PROBLEM DETAILS: In your reply, write out each entry exactly as given.

*** Opening PROVIDED DATA ***

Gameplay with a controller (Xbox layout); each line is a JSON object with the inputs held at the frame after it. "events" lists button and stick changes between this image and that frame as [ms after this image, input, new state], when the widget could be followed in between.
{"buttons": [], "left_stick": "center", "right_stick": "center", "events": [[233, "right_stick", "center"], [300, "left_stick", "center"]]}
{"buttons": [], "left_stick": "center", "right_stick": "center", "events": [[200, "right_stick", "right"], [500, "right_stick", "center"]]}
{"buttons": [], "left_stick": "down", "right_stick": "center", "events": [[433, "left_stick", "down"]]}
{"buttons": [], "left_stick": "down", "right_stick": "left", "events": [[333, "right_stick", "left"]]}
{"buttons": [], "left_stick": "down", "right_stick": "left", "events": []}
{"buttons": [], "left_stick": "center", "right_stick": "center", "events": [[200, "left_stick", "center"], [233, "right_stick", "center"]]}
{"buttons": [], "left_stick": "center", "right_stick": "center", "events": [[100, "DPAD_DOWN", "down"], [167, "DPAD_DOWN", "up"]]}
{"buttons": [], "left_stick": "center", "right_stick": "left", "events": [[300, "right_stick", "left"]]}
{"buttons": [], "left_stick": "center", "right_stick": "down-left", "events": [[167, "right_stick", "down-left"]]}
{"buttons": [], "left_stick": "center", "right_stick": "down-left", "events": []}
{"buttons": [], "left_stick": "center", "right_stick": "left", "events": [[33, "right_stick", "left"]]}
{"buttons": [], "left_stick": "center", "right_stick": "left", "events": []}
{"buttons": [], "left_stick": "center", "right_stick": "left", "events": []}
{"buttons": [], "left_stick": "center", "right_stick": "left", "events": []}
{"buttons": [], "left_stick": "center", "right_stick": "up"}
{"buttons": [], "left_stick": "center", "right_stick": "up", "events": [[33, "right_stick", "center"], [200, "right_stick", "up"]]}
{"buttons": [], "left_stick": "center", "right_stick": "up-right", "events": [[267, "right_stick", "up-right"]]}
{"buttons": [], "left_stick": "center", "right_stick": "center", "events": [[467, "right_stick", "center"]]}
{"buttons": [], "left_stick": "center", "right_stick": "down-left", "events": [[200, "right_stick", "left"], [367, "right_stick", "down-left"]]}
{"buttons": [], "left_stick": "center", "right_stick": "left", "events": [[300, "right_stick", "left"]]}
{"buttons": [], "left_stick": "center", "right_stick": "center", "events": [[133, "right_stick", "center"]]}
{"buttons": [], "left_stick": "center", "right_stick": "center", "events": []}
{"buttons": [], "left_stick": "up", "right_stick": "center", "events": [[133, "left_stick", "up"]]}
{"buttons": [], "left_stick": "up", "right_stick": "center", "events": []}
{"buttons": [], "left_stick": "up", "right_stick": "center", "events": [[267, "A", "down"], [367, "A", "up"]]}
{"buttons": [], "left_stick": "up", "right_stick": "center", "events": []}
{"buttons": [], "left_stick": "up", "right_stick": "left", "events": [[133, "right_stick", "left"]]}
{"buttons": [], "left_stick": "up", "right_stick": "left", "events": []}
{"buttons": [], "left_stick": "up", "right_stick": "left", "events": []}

*** Closing PROVIDED DATA ***

WRITTEN RESPONSE:
Gameplay with a controller (Xbox layout); each line is a JSON object with the inputs held at the frame after it. "events" lists button and stick changes between this image and that frame as [ms after this image, input, new state], when the widget could be followed in between.
{"buttons": [], "left_stick": "center", "right_stick": "center", "events": [[233, "right_stick", "center"], [300, "left_stick", "center"]]}
{"buttons": [], "left_stick": "center", "right_stick": "center", "events": [[200, "right_stick", "right"], [500, "right_stick", "center"]]}
{"buttons": [], "left_stick": "down", "right_stick": "center", "events": [[433, "left_stick", "down"]]}
{"buttons": [], "left_stick": "down", "right_stick": "left", "events": [[333, "right_stick", "left"]]}
{"buttons": [], "left_stick": "down", "right_stick": "left", "events": []}
{"buttons": [], "left_stick": "center", "right_stick": "center", "events": [[200, "left_stick", "center"], [233, "right_stick", "center"]]}
{"buttons": [], "left_stick": "center", "right_stick": "center", "events": [[100, "DPAD_DOWN", "down"], [167, "DPAD_DOWN", "up"]]}
{"buttons": [], "left_stick": "center", "right_stick": "left", "events": [[300, "right_stick", "left"]]}
{"buttons": [], "left_stick": "center", "right_stick": "down-left", "events": [[167, "right_stick", "down-left"]]}
{"buttons": [], "left_stick": "center", "right_stick": "down-left", "events": []}
{"buttons": [], "left_stick": "center", "right_stick": "left", "events": [[33, "right_stick", "left"]]}
{"buttons": [], "left_stick": "center", "right_stick": "left", "events": []}
{"buttons": [], "left_stick": "center", "right_stick": "left", "events": []}
{"buttons": [], "left_stick": "center", "right_stick": "left", "events": []}
{"buttons": [], "left_stick": "center", "right_stick": "up"}
{"buttons": [], "left_stick": "center", "right_stick": "up", "events": [[33, "right_stick", "center"], [200, "right_stick", "up"]]}
{"buttons": [], "left_stick": "center", "right_stick": "up-right", "events": [[267, "right_stick", "up-right"]]}
{"buttons": [], "left_stick": "center", "right_stick": "center", "events": [[467, "right_stick", "center"]]}
{"buttons": [], "left_stick": "center", "right_stick": "down-left", "events": [[200, "right_stick", "left"], [367, "right_stick", "down-left"]]}
{"buttons": [], "left_stick": "center", "right_stick": "left", "events": [[300, "right_stick", "left"]]}
{"buttons": [], "left_stick": "center", "right_stick": "center", "events": [[133, "right_stick", "center"]]}
{"buttons": [], "left_stick": "center", "right_stick": "center", "events": []}
{"buttons": [], "left_stick": "up", "right_stick": "center", "events": [[133, "left_stick", "up"]]}
{"buttons": [], "left_stick": "up", "right_stick": "center", "events": []}
{"buttons": [], "left_stick": "up", "right_stick": "center", "events": [[267, "A", "down"], [367, "A", "up"]]}
{"buttons": [], "left_stick": "up", "right_stick": "center", "events": []}
{"buttons": [], "left_stick": "up", "right_stick": "left", "events": [[133, "right_stick", "left"]]}
{"buttons": [], "left_stick": "up", "right_stick": "left", "events": []}
{"buttons": [], "left_stick": "up", "right_stick": "left", "events": []}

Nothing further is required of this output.